Von Volker Mrasek | 19.08.2013
    Die Industriestadt Guangzhou in China belegt Platz 1. Auf den nächsten Rängen folgen die drei US-Metropolen Miami, New York City und New Orleans. Das sind die Küstenstädte mit den höchsten zu erwartenden Flutschäden in der Zukunft. Mitte des Jahrhunderts werden sie sich auf jeweils über 500 Millionen US-Dollar belaufen – pro Jahr und sofern die Städte ihren Küstenschutz nicht verstärken.

    Das ist das Ergebnis der neuen Studie, in der die größten Küstenstädte der Welt untersucht wurden, und zwar genau 136.

    Allerdings müssten alle von ihnen mit steigenden Schäden durch Überschwemmungen rechnen, wie Robert Nicholls betont, Professor für Ingenieurwesen an der Universität Southampton in England und einer der Studienautoren:

    "Die Studie ist ein Weckruf an alle Küstenstädte. Jede von ihnen muss Vorkehrungen treffen. In unserer Studie tritt ein wichtiger Trend zu Tage. Er zeigt: Das Risiko für Flutschäden wächst überall! Das heißt, alle Küstenstädte bekommen Probleme, wenn sie sich nicht auf das steigende Flutrisiko vorbereiten."

    Dass das Schadenspotenzial durch Sturmfluten vom Meer weltweit wächst, hat gleich mehrere Gründe.

    "Die Bevölkerung in Küstenstädten wächst rapide. Es entstehen mehr Häuser und so auch mehr Infrastruktur, die überflutet werden kann. Hinzu kommt, dass der Meeresspiegel global steigt, als Folge der Klimaerwärmung. Fluten können deshalb weiter landeinwärts vordringen. Und schließlich gibt es auch noch das Phänomen der Landabsenkung, insbesondere in vielen Küstenstädten Asiens. Dort wird Grundwasser in großem Umfang aus dem Untergrund gepumpt, so dass die Städte absinken. Das kann die Sache noch viel schlimmer machen."

    Die Forscher arbeiteten in ihrer Studie mit einer ökonomischen Größe. Sie nennt sich "durchschnittlicher Jahresverlust". Damit lässt sich abschätzen, welche Schadenssummen zusammenkommen, wenn eine Sturmflut bestehende Dämme durchbricht oder hinüberschwappt.
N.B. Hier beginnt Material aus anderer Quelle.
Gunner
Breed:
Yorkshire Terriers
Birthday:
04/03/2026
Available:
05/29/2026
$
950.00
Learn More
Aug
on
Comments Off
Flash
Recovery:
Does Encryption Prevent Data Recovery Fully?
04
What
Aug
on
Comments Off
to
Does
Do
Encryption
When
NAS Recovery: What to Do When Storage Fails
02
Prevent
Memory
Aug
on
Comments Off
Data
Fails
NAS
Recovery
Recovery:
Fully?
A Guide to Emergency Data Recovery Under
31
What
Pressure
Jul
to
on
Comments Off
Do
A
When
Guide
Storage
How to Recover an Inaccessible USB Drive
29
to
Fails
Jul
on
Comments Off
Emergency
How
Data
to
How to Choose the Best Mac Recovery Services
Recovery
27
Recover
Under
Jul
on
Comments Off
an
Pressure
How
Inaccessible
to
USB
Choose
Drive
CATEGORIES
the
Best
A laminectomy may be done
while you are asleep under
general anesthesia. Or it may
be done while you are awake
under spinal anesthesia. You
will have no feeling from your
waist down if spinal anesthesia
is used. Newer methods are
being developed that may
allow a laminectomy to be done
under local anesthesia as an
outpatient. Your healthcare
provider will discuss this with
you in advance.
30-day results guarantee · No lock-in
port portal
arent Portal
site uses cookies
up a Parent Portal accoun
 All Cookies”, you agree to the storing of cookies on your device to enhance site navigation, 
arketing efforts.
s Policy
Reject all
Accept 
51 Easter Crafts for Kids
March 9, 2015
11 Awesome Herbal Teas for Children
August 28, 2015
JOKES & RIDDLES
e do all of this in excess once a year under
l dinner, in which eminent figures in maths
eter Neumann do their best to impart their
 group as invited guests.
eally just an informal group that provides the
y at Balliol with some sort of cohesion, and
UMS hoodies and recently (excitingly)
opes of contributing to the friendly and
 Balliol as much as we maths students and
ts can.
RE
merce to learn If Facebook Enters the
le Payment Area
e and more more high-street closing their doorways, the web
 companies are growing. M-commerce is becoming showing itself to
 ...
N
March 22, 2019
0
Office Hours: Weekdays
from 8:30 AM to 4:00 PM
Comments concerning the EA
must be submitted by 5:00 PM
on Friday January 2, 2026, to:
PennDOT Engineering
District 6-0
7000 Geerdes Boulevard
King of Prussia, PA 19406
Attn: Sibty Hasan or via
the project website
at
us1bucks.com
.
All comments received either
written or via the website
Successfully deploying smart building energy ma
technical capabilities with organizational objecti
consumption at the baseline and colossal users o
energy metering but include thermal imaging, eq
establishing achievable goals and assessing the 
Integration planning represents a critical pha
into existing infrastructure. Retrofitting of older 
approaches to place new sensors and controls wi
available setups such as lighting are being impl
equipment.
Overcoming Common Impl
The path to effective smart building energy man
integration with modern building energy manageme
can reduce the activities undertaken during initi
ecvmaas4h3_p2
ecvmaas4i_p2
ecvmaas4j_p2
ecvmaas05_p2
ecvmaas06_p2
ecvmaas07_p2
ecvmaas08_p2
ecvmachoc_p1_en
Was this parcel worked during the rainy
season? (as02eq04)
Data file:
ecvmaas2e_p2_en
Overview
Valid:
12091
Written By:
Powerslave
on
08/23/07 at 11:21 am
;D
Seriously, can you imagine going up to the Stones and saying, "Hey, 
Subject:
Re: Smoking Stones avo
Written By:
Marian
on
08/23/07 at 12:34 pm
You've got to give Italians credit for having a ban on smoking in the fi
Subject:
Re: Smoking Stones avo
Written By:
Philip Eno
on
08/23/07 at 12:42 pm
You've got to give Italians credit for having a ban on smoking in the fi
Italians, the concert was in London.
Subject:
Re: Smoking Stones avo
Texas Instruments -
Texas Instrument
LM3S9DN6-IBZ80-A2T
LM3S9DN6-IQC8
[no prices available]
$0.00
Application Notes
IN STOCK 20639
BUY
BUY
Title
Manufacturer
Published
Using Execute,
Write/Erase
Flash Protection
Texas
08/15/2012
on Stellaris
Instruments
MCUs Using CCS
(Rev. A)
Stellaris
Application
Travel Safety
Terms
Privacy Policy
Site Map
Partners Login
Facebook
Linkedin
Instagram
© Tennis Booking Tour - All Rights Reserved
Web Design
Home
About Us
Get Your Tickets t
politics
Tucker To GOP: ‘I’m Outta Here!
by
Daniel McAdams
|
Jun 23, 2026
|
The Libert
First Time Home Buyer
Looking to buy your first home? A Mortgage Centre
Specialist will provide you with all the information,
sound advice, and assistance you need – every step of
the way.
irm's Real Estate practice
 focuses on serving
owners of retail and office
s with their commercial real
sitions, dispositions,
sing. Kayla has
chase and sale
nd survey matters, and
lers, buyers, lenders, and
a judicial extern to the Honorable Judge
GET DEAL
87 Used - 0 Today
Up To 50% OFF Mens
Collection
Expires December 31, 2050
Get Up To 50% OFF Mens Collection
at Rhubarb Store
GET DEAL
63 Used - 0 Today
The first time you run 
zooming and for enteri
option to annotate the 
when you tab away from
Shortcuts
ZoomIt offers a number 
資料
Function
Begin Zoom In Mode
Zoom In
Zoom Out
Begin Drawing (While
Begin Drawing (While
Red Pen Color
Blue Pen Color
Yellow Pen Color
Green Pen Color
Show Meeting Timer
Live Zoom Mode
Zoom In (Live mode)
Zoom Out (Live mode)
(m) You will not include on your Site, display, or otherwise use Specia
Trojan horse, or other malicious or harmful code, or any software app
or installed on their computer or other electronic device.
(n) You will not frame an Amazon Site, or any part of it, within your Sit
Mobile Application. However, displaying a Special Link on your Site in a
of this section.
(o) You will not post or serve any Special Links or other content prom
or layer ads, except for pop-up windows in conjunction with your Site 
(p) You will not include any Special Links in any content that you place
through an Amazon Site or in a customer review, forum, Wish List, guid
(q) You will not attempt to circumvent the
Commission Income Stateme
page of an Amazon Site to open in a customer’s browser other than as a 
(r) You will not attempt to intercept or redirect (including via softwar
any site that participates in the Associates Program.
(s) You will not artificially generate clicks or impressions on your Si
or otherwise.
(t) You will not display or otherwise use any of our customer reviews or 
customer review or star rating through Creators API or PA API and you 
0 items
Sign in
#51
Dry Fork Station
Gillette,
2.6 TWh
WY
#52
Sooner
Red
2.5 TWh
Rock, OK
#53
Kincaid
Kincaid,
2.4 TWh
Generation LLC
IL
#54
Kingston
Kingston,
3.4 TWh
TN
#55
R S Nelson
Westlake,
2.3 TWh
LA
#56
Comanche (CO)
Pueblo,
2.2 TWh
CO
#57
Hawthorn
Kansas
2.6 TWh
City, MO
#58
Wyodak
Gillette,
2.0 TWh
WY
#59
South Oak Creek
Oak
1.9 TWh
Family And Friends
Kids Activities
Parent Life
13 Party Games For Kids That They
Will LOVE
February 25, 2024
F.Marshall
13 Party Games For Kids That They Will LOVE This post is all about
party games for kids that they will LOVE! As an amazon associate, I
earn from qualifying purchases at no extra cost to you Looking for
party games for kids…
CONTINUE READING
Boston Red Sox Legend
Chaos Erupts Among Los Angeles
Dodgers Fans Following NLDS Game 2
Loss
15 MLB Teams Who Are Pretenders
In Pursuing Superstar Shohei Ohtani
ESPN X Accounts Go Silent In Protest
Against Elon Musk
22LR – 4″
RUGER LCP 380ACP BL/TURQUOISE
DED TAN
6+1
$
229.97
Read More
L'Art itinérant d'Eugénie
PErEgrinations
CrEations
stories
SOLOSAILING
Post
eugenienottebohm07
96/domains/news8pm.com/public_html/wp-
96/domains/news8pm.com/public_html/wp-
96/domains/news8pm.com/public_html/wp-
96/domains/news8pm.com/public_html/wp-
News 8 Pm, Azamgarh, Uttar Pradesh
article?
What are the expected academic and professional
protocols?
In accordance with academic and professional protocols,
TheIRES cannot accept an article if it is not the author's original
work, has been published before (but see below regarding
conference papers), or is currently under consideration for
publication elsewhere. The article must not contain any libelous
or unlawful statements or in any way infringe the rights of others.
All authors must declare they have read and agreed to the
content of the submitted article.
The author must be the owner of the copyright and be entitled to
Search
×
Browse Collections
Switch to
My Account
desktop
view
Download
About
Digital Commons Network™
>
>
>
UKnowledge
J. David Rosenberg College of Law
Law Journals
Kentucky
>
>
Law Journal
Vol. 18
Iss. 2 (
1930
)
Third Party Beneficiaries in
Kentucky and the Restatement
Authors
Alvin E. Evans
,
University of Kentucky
    Heute, so die Studie, beträgt die Summe dieser Schäden in allen Küsten-Großstädten zusammen noch sechs Milliarden Dollar pro Jahr. Mitte des Jahrhunderts dagegen eine Billion – das ist ein Anstieg um den Faktor 160! Und macht klar, wie gewaltig das Risiko für Flutschäden in Zukunft wächst.

    Colin Green, Professor am Forschungszentrum für Flutgefahren der Middlesex University in London, auch er Mitautor der neuen Studie:

    "Die finanziellen Schäden sind in reichen Ländern größer als in ärmeren. Aber wenn man sich die wirtschaftlichen Folgen anschaut, dann ist die Situation genau umgekehrt. In Miami zum Beispiel stehen sicher höhere Werte auf dem Spiel als in Hanoi. Aber dort, in Vietnam, sind Flutschäden eine viel stärkere ökonomische Belastung als in Miami."

    Das drückt sich auch in einer zweiten Rangliste aus, die Colin Green und seine Kollegen erstellten. In ihr stehen die 20 Küstenstädte, bei denen die potenziellen Flutschäden am höchsten sind, wenn man sie mit dem Bruttosozialprodukt vergleicht, also mit der Wirtschaftskraft. In dieser Liste stehen nur wenige Metropolen aus Industrieländern. Es überwiegen Küstenstädte in Asien wie Hanoi oder Mumbai; auch Abidjan in der Elfenbeinküste in Westafrika ist dabei. Lauter Städte, die ökonomisch nicht so gut aufgestellt sind. Gleichwohl sollten auch sie ihren Küstenschutz verstärken, rät Colin Green. Der Wasserwirtschaftler sieht nun die Politik am Zug:

    "Wir werden nicht den Planeten durch Fluten ausradieren. Aber das Problem ist doch so groß, dass wir es nicht ignorieren dürfen. Unsere Studie gibt Politikern den Anstoß, vorauszuplanen und aktiv zu werden. Sie können jetzt nicht mehr sagen: ‘Wir wissen nicht, wie hoch die Schäden sein werden und ob wir etwas tun sollen.’"

    Tatsächlich lässt sich das Risiko stark mindern. Nicht nur durch den Bau von Deichen, sondern auch durch kluge Stadtentwicklung, wie die Forscher empfehlen. Angebracht sei das vor allem in jenen Küstenstädten, denen ein starkes Bevölkerungswachstum erst noch bevorsteht. Dort könnte man zum Beispiel Neubausiedlungen nur noch landeinwärts errichten oder Häuser auf Pfähle stellen. Hohe Flutschäden ließen sich so vermeiden.